Other plays dispense with character and plot from the beginning, presenting themselves instead as audience-facing “theatrical events” that, rather than breaking the fourth wall, decline to erect one to start with: a self-help seminar, 2005’s Pullman, WA, an evangelical sermon, 2007’s Church, a mortality-focused TED Talk, 2011’s We’re Gonna Die. In most cases, these presentations—at first candid and engaging—gradually turn into wild hallucinogenic diatribes composed of imaginings – “a rainbow-colored balloon in the sky that is filled with jackrabbits” and “mermaid torsos planted like bushes all around” – that go nowhere and mean nothing. But the artfulness of Lee’s punkish anti-art is formidable, her work’s spiky parts carefully arranged to challenge theatergoers on issues of philosophical, psychological, and political significance.

The Shipment, which concerns the representation of African-Americans in media, begins as a startlingly vulgar standup comedy act before transitioning into a lobotomized iteration of Lorraine Hansberry’s social realism, with both segments hinging on black stereotypes. When the black actors finally enter a “normal” play populated by “normal” characters, the audience slowly comes to understand that this is possible only because the characters they’re now playing are, in fact, white. In a clever touch, the black players are transported into whiteness by a Modest Mouse song, as if it were a sorcerer’s spell.

In Songs of the Dragons Flying to Heaven, a quaint, intergenerational Asian-American identity play in the style of Amy Tan’s fiction is soured by the abrasive ranting of a young, “cute” Korean-American girl who describes “Asian parents” as “retarded monkeys who can barely speak English and who are too evil to understand anything besides conformity and status.” As if to posit an explanation for the oddly detached emotional self-assessments that typify Lee’s troubled characters – and which frequently recall the literalistic introspection of the Asian-American novelist Tao Lin – the girl claims that Asian-American children “try to learn how to be human from school or television, but the result is always tainted by this subtle or not so subtle retardation.”

But just as the nature of the girl’s supposed candor is called into question, the play is invaded by a self-absorbed, apolitical white couple that, amid romantic bickering, doesn’t even notice the Asian characters on stage. Lee redirects her focus onto the relationship problems of the white man and woman, casting her own interest in racial identity into doubt; or, then again, maybe not, depending on how you see it.

Lee’s self-subversions—for example, her blend of aggression and ambiguity—constitute the principal life-force of her drama. Her plays are both truer than conventional theater, in terms of the urgent frankness with which they speak to the self-consciousness and paralyzing hopelessness of the diseased mind, and less true: their narrative worlds, to the extent that they exist at all, are deliberately shoddy and two-dimensional, and even the most heartfelt sentiments of Lee’s characters are rendered dubious by the cheekily manipulated false realities in which they’re uttered.

Young Jean Lee.

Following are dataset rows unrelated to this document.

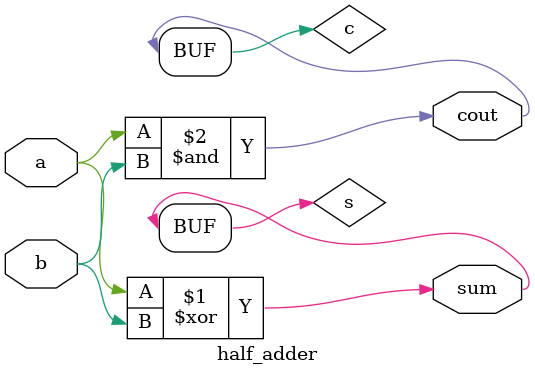
<source format=v>
module half_adder( 
input a, b,
output cout, sum );

wire s, c;

// We use an XOR gate to compute the sum.
xor(s, a, b);

// We use an AND gate to compute the carry-out.
and(c, a, b);

// We assign the signals s and c to the output signals.
assign sum = s;
assign cout = c;

endmodule

</source>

Young Jean Lee. Photo: COURTESY OF CROWDED FIRE THEATER
Young Jean Lee. Young Jean Lee. Photo: COURTESY OF CROWDED FIRE THEATER

Young Jean Lee’s plays are undeniably political, yet the playwright notes that “making art about political subjects doesn’t count as concrete action and is a form of masturbation-rage.” Her dramas simultaneously denounce racism and seem at times to defend it. They contain habitual warnings against the dangers of alcohol and caffeine, and directly exhort audience members to accept the Lord God Almighty into their lives, while admitting just as often that “nothing is good and there is no hope in anything.” Whether these contradictions describe the shape of artistic complexity or represent a frustrating avant-garde evasiveness is—like the myriad of other questions posed by Lee’s work—up to the theatergoer to decide upon, and that’s half the fun.